- [What the exercise asks]:
Please output every line of text from all the entries below verbatim, leaving the pictures out.

= Beginning of Section =

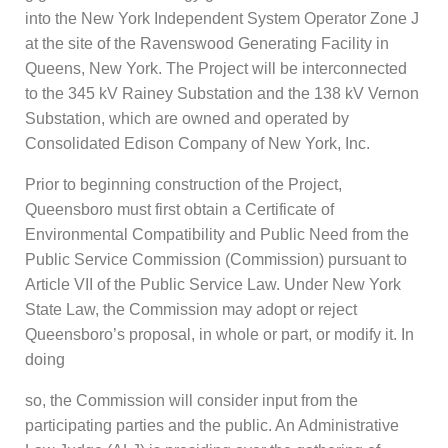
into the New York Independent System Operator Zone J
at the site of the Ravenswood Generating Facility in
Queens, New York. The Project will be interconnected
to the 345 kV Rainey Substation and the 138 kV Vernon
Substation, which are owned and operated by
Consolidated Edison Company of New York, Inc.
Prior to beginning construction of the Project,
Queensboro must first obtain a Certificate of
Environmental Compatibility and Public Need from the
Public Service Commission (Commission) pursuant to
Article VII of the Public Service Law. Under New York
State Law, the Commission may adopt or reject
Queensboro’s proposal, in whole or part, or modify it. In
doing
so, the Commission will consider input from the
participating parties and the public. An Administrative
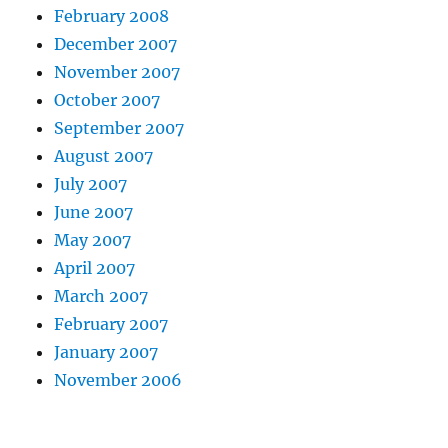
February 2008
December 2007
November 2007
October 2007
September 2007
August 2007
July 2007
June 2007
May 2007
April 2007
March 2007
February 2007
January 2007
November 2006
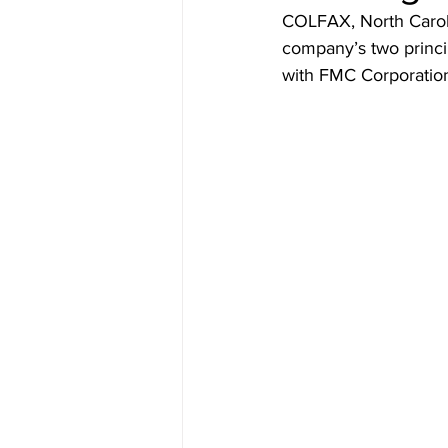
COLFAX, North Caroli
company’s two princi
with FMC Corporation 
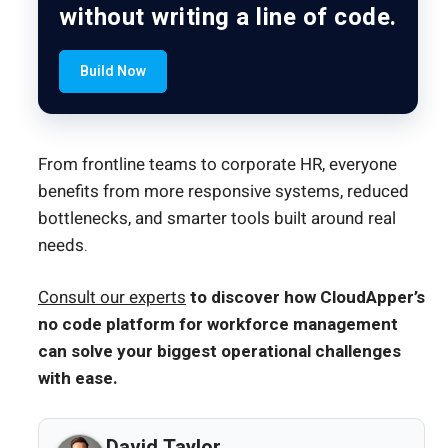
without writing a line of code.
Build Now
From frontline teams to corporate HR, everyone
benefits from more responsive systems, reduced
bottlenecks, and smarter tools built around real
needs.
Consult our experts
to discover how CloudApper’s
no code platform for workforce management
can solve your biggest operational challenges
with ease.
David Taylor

= End of Section =

- [Written response]:
into the New York Independent System Operator Zone J
at the site of the Ravenswood Generating Facility in
Queens, New York. The Project will be interconnected
to the 345 kV Rainey Substation and the 138 kV Vernon
Substation, which are owned and operated by
Consolidated Edison Company of New York, Inc.
Prior to beginning construction of the Project,
Queensboro must first obtain a Certificate of
Environmental Compatibility and Public Need from the
Public Service Commission (Commission) pursuant to
Article VII of the Public Service Law. Under New York
State Law, the Commission may adopt or reject
Queensboro’s proposal, in whole or part, or modify it. In
doing
so, the Commission will consider input from the
participating parties and the public. An Administrative
February 2008
December 2007
November 2007
October 2007
September 2007
August 2007
July 2007
June 2007
May 2007
April 2007
March 2007
February 2007
January 2007
November 2006
COLFAX, North Caroli
company’s two princi
with FMC Corporation 
without writing a line of code.
Build Now
From frontline teams to corporate HR, everyone
benefits from more responsive systems, reduced
bottlenecks, and smarter tools built around real
needs.
Consult our experts
to discover how CloudApper’s
no code platform for workforce management
can solve your biggest operational challenges
with ease.
David Taylor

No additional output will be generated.